Trabajaba en hostelería en Formigal, donde combinaba con deportes de invierno sus estancias, pero cuando empezó la pandemia, volvió a Cantabria. «Mi hermana es administrativa de Urgencias en el hospital Severo Ochoa de Madrid, y yo también quería hacer algo, necesitaba contribuir, era muy fuerte lo que estaba pasando». Así empezó a trabajar en la empresa de transportes donde buscaban gente para dar abasto: «La pandemia me trajo este trabajo, pero también la satisfacción de ayudar todos los días cuando peor estaban las cosas. Y no solo yo, también mis compañeros de la empresa, todos han hecho un 'currazo' que hay que reconocer».
Sin embargo, si le preguntas por la vuelta a la normalidad, de aquel esfuerzo llega ahora lo contrario: «Ahora somos villanos y protestan por el camión; por ejemplo, entro en una glorieta donde me tengo que abrir más porque esto no gira como un coche y te sale el típico que te grita y te insulta, y dices, joder, macho, déjame pasar, que voy en camión». Y como si afuera supieran que se está hablando de ellos, en la rotonda de la S-20, un vehículo se intenta colar por el carril interior y Ramiro da un frenazo que hace bambolear con violencia la cabina. ¿Pasó miedo? «No». ¿Ni cuando todos en casa limpiaban las bolsas del supermercado con lejía porque no se sabía por dónde se transmitía? «No, no pasé miedo. Soy muy echado 'palante'. Si tuviese miedo a eso, ¿entonces qué tendría que hacer con el carné de conducir, si nos estamos jugando la vida conduciendo cada día una máquina de 20.000 kilos? Si tuviese que tener miedo al covid, entonces, tendría que tener miedo al camión, y no me puedo permitir tener miedo». Y vuelve a citar a su hermana, a la que alude una y otra vez como un argumento insoslayable, hasta que al fin, cuando está terminando el trayecto, dirá su nombre: «Mi hermana Lydia ha estado en primera línea de fuego, y yo, en la otra... ¡Lo llevamos en la sangre!», y suelta una atronadora carcajada que hace pensar en ese padre de Ciudad Real con el que cumple su designio en cada entrega que hace.
En la acera está montada una furgoneta de mensajería y otras dos ocupan la carga y descarga: «Verás ahora», dice riéndose antes de bajar de un salto. Él no es el único que circula y reparte, todo un colectivo de transportistas hace que funcione la ciudad sin que el resto reparemos en ellos hasta que ocupan la calzada, un aparcamiento o llegan con paquetes a casa cuando ninguno podíamos salir. «Desabastecimiento no llegó a haber», dice tajante: «Sólo hubo problemas con el papel higiénico al principio, porque la gente enloqueció un poco con eso, después con la harina, porque les dio por hacer pan, y al final... ¡con la cerveza!», y vuelve a reírse.
Cantabria estaba encerrada, y los transportistas a su vez estaban encerrados en las cabinas, armados sólo con guantes de látex y una mascarilla: «Pasaba horas en el camión y si tenía que mear lo hacía en la calle porque no había un sitio donde entrar, todo estaba cerrado». No, no hubo carestía en ningún momento, pero hubo soledad, «y eso que yo iba cada noche a dormir a casa, ¿pero esos?», y señala con la mano con la que mueve palés de cien kilos un tráiler que en ese momento se desvía hacia la autopista mientras él regresa a unavía urbana: «Esa gente se iba durante 21 días solos, en plena pandemia, y no volvía a ver a sus familias hasta semanas después. Y luego lo del Brexit. Lo de ellos sí que ha sido duro». ¿Yahora? Ramiro levanta la vista de la carretera, y como si notara la ligereza del camión vacío al final de la ruta, sonríe sin prisa: «Ahora a descansar, que mañana repetimos», y antes de imaginar más palés con celofán, da al intermitente y acelera entre coches diminutos.

——————

◆ Detalles del ejercicio ◆
Contesta estas preguntas sobre el texto del transportista:
1. ¿Dónde trabajaba en hostelería antes de la pandemia?
2. ¿Con qué tres productos hubo problemas, según él?
3. ¿Cuántos días se iban solos los conductores de tráiler?

◆ Datos analizados ◆
——————

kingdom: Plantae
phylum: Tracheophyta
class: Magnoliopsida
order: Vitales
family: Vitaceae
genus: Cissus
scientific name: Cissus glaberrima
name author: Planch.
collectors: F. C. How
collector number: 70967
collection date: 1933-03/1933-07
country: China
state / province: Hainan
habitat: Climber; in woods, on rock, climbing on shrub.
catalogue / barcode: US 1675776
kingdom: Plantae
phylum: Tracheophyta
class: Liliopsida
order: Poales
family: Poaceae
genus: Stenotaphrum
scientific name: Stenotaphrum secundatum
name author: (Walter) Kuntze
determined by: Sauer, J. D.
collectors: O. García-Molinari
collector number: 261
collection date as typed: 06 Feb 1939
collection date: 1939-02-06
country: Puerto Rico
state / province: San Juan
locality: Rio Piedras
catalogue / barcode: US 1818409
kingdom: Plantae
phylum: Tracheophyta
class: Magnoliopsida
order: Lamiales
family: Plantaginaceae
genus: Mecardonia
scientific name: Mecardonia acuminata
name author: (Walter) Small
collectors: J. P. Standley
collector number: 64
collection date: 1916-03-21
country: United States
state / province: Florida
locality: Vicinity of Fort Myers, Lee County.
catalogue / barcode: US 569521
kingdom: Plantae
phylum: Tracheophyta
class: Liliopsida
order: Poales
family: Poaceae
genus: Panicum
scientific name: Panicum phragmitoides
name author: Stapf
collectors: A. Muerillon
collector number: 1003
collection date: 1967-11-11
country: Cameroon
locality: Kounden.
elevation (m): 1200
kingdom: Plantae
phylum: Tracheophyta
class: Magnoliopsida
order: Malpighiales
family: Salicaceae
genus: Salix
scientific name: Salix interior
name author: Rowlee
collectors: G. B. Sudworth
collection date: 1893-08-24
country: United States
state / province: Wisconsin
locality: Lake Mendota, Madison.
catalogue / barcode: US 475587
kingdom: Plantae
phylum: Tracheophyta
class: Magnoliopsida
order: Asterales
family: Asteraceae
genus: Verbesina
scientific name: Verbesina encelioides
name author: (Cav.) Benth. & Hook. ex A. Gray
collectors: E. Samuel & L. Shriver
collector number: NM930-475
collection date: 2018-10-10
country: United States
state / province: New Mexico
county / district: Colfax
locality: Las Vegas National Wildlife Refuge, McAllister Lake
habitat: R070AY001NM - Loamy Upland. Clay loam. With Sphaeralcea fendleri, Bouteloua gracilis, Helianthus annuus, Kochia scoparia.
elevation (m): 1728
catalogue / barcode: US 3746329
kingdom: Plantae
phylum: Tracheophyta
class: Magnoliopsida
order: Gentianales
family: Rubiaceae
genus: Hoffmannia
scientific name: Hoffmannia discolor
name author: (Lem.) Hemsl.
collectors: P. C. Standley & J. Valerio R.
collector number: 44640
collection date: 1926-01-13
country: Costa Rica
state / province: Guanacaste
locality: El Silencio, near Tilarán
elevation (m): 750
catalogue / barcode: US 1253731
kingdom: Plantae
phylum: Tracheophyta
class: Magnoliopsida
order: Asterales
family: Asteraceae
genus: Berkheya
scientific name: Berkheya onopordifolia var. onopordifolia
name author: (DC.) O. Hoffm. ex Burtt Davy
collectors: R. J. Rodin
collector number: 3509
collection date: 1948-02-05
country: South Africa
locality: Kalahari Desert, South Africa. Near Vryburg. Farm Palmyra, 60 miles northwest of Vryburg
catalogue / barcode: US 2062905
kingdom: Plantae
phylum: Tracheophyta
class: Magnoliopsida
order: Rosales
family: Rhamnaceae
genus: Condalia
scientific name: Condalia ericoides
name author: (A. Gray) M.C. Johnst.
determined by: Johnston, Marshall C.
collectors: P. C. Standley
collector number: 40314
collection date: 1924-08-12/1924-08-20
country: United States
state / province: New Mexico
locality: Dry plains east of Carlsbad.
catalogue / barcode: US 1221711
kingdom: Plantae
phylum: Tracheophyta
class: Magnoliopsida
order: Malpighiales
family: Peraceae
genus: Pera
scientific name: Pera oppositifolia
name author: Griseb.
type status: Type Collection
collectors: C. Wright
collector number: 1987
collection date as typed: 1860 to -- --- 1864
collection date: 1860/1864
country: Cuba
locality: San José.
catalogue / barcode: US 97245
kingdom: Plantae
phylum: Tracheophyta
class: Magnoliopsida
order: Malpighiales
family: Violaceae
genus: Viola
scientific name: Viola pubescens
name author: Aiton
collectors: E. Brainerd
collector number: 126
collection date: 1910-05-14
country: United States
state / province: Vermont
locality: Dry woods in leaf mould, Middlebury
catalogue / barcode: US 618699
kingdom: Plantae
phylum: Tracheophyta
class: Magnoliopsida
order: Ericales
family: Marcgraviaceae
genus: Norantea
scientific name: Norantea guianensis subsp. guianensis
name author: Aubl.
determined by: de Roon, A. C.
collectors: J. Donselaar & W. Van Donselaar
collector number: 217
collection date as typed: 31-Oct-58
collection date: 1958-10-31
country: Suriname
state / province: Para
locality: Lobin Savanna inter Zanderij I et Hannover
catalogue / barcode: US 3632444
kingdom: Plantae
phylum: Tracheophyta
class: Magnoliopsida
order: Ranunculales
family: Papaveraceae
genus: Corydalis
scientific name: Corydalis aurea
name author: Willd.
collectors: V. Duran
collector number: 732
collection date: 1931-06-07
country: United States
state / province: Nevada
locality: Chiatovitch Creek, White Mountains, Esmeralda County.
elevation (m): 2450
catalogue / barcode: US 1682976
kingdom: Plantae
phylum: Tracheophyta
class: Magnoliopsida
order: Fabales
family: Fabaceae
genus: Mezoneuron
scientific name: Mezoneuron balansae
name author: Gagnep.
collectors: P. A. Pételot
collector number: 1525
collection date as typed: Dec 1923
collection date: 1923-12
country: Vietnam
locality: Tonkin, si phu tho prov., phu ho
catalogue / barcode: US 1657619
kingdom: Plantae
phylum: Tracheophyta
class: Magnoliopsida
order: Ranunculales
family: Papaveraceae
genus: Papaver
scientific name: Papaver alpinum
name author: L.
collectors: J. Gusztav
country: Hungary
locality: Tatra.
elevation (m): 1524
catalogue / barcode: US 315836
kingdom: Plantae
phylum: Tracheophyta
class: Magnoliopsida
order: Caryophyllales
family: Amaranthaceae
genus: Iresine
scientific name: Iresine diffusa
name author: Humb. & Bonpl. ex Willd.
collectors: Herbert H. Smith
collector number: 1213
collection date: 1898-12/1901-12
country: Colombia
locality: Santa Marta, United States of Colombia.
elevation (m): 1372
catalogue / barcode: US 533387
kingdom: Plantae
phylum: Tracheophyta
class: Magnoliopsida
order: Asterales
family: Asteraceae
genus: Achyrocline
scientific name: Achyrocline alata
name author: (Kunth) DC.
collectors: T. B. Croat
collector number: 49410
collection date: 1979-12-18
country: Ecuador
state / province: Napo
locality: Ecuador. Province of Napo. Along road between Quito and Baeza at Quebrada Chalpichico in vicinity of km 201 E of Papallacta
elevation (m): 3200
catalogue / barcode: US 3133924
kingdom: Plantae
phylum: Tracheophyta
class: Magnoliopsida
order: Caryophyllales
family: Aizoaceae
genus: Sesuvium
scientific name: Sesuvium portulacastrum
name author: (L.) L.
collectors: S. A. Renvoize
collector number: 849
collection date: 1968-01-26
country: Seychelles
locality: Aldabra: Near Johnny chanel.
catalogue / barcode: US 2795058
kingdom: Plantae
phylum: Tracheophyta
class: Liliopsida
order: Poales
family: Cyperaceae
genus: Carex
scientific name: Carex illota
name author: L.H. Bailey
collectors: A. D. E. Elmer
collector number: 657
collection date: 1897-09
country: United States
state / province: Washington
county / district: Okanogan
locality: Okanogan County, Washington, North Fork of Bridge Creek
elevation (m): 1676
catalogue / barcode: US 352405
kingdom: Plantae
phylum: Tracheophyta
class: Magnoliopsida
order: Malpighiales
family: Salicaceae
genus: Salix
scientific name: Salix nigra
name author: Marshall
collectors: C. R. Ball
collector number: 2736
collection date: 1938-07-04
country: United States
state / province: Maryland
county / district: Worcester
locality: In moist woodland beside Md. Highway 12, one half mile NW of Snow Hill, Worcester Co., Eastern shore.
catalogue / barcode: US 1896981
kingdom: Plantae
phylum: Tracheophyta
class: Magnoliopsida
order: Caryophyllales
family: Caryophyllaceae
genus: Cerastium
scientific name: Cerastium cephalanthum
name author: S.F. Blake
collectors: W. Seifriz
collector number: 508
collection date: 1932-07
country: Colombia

——————

◆ Ejercicio resuelto ◆
1. En Formigal.
2. Con el papel higiénico, la harina y la cerveza.
3. 21 días.